* **Task description**: Using the listing below, copy exactly the lines from the one containing "without a trace." to the one containing "Shopkeeper Meng smiled", both lines included, and no others.

* **Data supplied**:

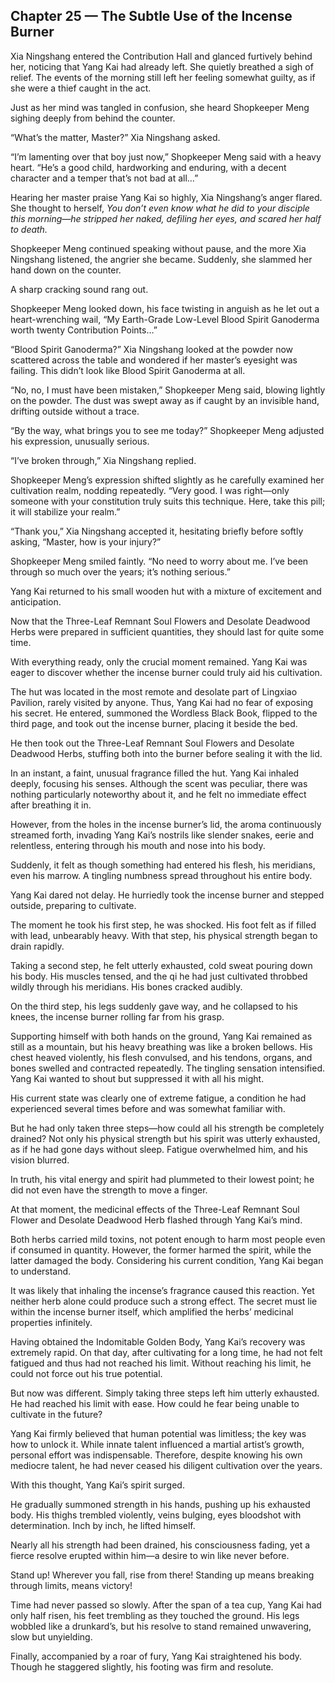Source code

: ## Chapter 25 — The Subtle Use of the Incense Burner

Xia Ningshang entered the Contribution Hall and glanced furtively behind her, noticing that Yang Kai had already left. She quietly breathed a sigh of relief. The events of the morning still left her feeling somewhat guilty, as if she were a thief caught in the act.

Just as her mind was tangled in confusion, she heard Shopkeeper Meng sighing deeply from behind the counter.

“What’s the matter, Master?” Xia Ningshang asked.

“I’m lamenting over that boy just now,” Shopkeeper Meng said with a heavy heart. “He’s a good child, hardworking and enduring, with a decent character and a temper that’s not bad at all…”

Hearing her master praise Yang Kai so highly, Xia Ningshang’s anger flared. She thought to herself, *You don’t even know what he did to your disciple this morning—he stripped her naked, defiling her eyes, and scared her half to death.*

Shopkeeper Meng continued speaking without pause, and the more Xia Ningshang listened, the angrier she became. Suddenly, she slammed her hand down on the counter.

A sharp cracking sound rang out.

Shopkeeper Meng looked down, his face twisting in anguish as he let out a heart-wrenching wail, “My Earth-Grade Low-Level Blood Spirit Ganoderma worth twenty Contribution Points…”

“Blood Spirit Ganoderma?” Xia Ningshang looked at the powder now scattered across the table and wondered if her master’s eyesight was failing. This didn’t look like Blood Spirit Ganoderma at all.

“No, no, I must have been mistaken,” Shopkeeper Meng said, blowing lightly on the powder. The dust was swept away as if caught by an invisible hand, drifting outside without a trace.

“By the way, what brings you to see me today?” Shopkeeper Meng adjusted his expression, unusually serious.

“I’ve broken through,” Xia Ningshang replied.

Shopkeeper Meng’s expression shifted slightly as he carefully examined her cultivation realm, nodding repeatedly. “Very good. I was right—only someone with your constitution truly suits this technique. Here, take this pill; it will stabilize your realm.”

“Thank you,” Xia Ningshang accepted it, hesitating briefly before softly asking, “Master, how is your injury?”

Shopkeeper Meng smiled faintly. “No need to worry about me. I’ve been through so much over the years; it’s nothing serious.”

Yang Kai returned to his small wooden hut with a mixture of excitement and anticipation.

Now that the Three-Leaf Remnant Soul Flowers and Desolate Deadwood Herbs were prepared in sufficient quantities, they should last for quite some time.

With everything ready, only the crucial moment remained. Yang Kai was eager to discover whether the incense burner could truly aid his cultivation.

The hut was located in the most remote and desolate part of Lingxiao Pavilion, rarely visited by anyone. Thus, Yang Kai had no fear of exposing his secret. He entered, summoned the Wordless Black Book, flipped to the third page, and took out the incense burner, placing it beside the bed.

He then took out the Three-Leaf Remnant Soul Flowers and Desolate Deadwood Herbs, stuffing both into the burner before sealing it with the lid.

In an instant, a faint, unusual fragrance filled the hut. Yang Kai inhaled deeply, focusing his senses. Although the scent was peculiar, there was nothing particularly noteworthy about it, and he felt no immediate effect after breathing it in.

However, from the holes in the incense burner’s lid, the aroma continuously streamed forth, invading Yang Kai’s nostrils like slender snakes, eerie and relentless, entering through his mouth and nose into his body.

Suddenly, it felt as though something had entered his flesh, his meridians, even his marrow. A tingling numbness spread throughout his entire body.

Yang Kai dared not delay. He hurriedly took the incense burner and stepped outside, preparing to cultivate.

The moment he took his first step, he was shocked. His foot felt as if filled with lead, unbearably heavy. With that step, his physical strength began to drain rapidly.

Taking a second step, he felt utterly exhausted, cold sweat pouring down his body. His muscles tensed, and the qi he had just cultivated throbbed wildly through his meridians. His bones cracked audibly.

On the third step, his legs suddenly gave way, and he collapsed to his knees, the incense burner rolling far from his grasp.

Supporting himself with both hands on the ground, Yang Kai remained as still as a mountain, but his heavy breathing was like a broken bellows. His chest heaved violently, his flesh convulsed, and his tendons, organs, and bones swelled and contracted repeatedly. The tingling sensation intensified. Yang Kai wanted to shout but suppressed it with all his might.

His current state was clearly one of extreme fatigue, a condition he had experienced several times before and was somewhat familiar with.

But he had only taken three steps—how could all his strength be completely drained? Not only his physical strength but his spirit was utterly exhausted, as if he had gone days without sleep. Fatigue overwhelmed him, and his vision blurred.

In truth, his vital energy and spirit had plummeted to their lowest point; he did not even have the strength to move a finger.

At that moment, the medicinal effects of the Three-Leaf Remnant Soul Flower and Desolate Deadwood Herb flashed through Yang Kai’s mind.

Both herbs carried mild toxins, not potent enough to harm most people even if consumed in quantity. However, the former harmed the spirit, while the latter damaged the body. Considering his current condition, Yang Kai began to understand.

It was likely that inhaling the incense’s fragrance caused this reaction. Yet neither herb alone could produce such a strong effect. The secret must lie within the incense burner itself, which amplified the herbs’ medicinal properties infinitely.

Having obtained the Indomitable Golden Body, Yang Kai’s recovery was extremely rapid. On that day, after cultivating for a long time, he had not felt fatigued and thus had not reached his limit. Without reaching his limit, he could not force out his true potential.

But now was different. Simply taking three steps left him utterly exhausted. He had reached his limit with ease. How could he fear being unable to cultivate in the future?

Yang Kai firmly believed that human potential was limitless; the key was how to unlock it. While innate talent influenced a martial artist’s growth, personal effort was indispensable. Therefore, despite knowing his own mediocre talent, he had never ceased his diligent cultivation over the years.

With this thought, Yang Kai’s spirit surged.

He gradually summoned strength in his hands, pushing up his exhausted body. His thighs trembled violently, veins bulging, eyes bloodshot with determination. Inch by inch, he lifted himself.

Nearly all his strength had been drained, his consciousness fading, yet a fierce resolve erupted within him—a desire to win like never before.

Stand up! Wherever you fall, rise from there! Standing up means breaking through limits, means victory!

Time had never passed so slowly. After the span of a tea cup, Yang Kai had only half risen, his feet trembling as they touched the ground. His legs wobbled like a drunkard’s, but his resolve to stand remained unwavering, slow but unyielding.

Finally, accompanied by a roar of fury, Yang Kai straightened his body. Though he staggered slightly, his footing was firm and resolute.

...

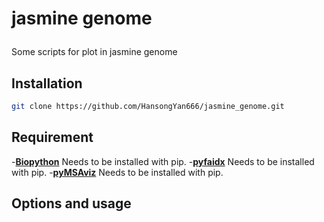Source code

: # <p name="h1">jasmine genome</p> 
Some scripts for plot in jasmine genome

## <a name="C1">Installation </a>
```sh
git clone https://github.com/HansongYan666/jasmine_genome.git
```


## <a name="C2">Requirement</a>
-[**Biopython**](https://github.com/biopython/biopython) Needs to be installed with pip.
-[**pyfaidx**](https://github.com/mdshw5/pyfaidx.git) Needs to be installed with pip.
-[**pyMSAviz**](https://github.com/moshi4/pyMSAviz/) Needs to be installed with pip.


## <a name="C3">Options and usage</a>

* **Written answer**:
“No, no, I must have been mistaken,” Shopkeeper Meng said, blowing lightly on the powder. The dust was swept away as if caught by an invisible hand, drifting outside without a trace.

“By the way, what brings you to see me today?” Shopkeeper Meng adjusted his expression, unusually serious.

“I’ve broken through,” Xia Ningshang replied.

Shopkeeper Meng’s expression shifted slightly as he carefully examined her cultivation realm, nodding repeatedly. “Very good. I was right—only someone with your constitution truly suits this technique. Here, take this pill; it will stabilize your realm.”

“Thank you,” Xia Ningshang accepted it, hesitating briefly before softly asking, “Master, how is your injury?”

Shopkeeper Meng smiled faintly. “No need to worry about me. I’ve been through so much over the years; it’s nothing serious.”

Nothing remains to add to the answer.